With this model, even if we had a partially effective vaccine, similar to the flu vaccine, that improves community protection and makes things easier to manage. Imagine that Victoria had a 50% effective vaccine in use. That would make the spread much slower, and enable contact tracing to contain the whole outbreak. So even an imperfect vaccine adds a layer.
But we also need to work on our other layers. We could improve the contact-tracing component. New South Wales was able to reduce their test turnaround from five days to one day, on average. That four-day reduction is very important because it means contacts that could have been transmitting the virus are contacted earlier to go into quarantine. That reduces their exposure time. Test turnaround time is a key factor in containing things.
It may also be we have to maintain appropriate distancing at big indoor public events that pose the highest risk, such as restaurants or weddings, as well as workplaces like meatworks.
What we need to know now about the top vaccine candidates, such as the Oxford one, is how long the very good immune response will be maintained, and if it actually provides protection from SARS-CoV-2.
The best-case scenario for a vaccine is that there are reasonable results by the end of the year, which could enable ramp up of an effective vaccine early next year. Worst case is we have a partially effective vaccine available towards the end of 2021.
My guess is we will have an at least partially effective vaccine available by the middle of next year, but with wide confidence intervals around that.
In combatting this, it’s almost certain vaccines will play some role. But when they will do that and how effective they will be is not clear. That means we can’t dispense with any other process.
This is true of other disease as well. We’ve only ever eliminated one disease – smallpox. What we’ve done with all the others, such as polio and measles, is to vaccinate and then contain any outbreaks. Measles used to be more common until we increased our booster dosing in early adolescence. Booster doses may be necessary with COVID – the Oxford trial found those with booster doses got better responses.
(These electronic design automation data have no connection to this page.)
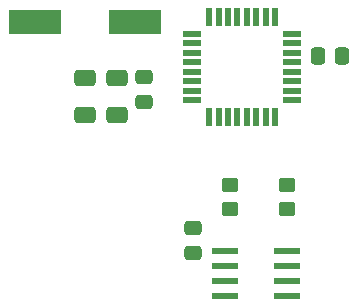
<source format=gbr>
%TF.GenerationSoftware,KiCad,Pcbnew,7.0.6*%
%TF.CreationDate,2023-09-04T00:35:45+02:00*%
%TF.ProjectId,pqunit,7071756e-6974-42e6-9b69-6361645f7063,rev?*%
%TF.SameCoordinates,Original*%
%TF.FileFunction,Paste,Bot*%
%TF.FilePolarity,Positive*%
%FSLAX46Y46*%
G04 Gerber Fmt 4.6, Leading zero omitted, Abs format (unit mm)*
G04 Created by KiCad (PCBNEW 7.0.6) date 2023-09-04 00:35:45*
%MOMM*%
%LPD*%
G01*
G04 APERTURE LIST*
G04 Aperture macros list*
%AMRoundRect*
0 Rectangle with rounded corners*
0 $1 Rounding radius*
0 $2 $3 $4 $5 $6 $7 $8 $9 X,Y pos of 4 corners*
0 Add a 4 corners polygon primitive as box body*
4,1,4,$2,$3,$4,$5,$6,$7,$8,$9,$2,$3,0*
0 Add four circle primitives for the rounded corners*
1,1,$1+$1,$2,$3*
1,1,$1+$1,$4,$5*
1,1,$1+$1,$6,$7*
1,1,$1+$1,$8,$9*
0 Add four rect primitives between the rounded corners*
20,1,$1+$1,$2,$3,$4,$5,0*
20,1,$1+$1,$4,$5,$6,$7,0*
20,1,$1+$1,$6,$7,$8,$9,0*
20,1,$1+$1,$8,$9,$2,$3,0*%
G04 Aperture macros list end*
%ADD10RoundRect,0.250000X-0.650000X0.412500X-0.650000X-0.412500X0.650000X-0.412500X0.650000X0.412500X0*%
%ADD11RoundRect,0.250000X-0.450000X0.350000X-0.450000X-0.350000X0.450000X-0.350000X0.450000X0.350000X0*%
%ADD12RoundRect,0.250000X-0.475000X0.337500X-0.475000X-0.337500X0.475000X-0.337500X0.475000X0.337500X0*%
%ADD13R,1.600000X0.550000*%
%ADD14R,0.550000X1.600000*%
%ADD15R,4.500000X2.000000*%
%ADD16R,2.209800X0.609600*%
%ADD17RoundRect,0.250000X-0.337500X-0.475000X0.337500X-0.475000X0.337500X0.475000X-0.337500X0.475000X0*%
%ADD18RoundRect,0.250000X0.475000X-0.337500X0.475000X0.337500X-0.475000X0.337500X-0.475000X-0.337500X0*%
G04 APERTURE END LIST*
D10*
%TO.C,C1*%
X137740100Y-100533200D03*
X137740100Y-103658200D03*
%TD*%
%TO.C,C2*%
X135047700Y-100533200D03*
X135047700Y-103658200D03*
%TD*%
D11*
%TO.C,R4*%
X147290500Y-109557800D03*
X147290500Y-111557800D03*
%TD*%
D12*
%TO.C,C5*%
X139975300Y-100431600D03*
X139975300Y-102506600D03*
%TD*%
D13*
%TO.C,U1*%
X144068000Y-102350000D03*
X144068000Y-101550000D03*
X144068000Y-100750000D03*
X144068000Y-99950000D03*
X144068000Y-99150000D03*
X144068000Y-98350000D03*
X144068000Y-97550000D03*
X144068000Y-96750000D03*
D14*
X145518000Y-95300000D03*
X146318000Y-95300000D03*
X147118000Y-95300000D03*
X147918000Y-95300000D03*
X148718000Y-95300000D03*
X149518000Y-95300000D03*
X150318000Y-95300000D03*
X151118000Y-95300000D03*
D13*
X152568000Y-96750000D03*
X152568000Y-97550000D03*
X152568000Y-98350000D03*
X152568000Y-99150000D03*
X152568000Y-99950000D03*
X152568000Y-100750000D03*
X152568000Y-101550000D03*
X152568000Y-102350000D03*
D14*
X151118000Y-103800000D03*
X150318000Y-103800000D03*
X149518000Y-103800000D03*
X148718000Y-103800000D03*
X147918000Y-103800000D03*
X147118000Y-103800000D03*
X146318000Y-103800000D03*
X145518000Y-103800000D03*
%TD*%
D15*
%TO.C,Y1*%
X139289500Y-95791000D03*
X130789500Y-95791000D03*
%TD*%
D16*
%TO.C,U5*%
X152116500Y-115145800D03*
X152116500Y-116415800D03*
X152116500Y-117685800D03*
X152116500Y-118955800D03*
X146884100Y-118955800D03*
X146884100Y-117685800D03*
X146884100Y-116415800D03*
X146884100Y-115145800D03*
%TD*%
D17*
%TO.C,C4*%
X156782300Y-98653600D03*
X154707300Y-98653600D03*
%TD*%
D18*
%TO.C,C9*%
X144140900Y-115268900D03*
X144140900Y-113193900D03*
%TD*%
D11*
%TO.C,R3*%
X152116500Y-109573800D03*
X152116500Y-111573800D03*
%TD*%
M02*

</source>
In short, we need enough layers to protect the population and keep the R0 below 1.
L–R: Professor Paul Glasziou, Bond University; Emeritus Professor Richard Head, University of South Australia.
Repurpose existing pharmaceuticals to buy us time: Emeritus Professor Richard Head
We would urge attention be given immediately to coordinated clinical evaluation of existing pharmaceuticals in an international repurposing program targeted toward managing the host. Such a program can provide adequate time for the development of vaccines, serum‐based approaches or antiviral drugs, and separately will provide a therapeutic insurance with the inevitable easing of social isolation.
Our focus in our recent journal commentary was due to the possibility that the global roll out of a vaccine may not develop as planned or take longer to complete.
In the immediate absence of a vaccine, a portfolio of approaches is required. One component which we would argue for is the repurposing of clinically tested existing therapeutics for use in COVID-19 disease.
Our focus has been on strategies for bridging the gap between the here and now (often co-existing with the virus) and the subsequent employment of treatments such as effective vaccines.
We would see repurposing existing drugs once they have been shown to be effective and safe in COVID-19 as being important in this scenario. In other words, pharmacologically-based approaches to treating the host and not necessarily the virus in this setting.
In this scenario, the easing of social isolation will require some form of therapeutic-based insurance.
The most obvious initial target is to correct the virus-induced dysregulation of the inflammatory response in the lung and the vasculature. This is an area we believe should be further developed and a target for investment.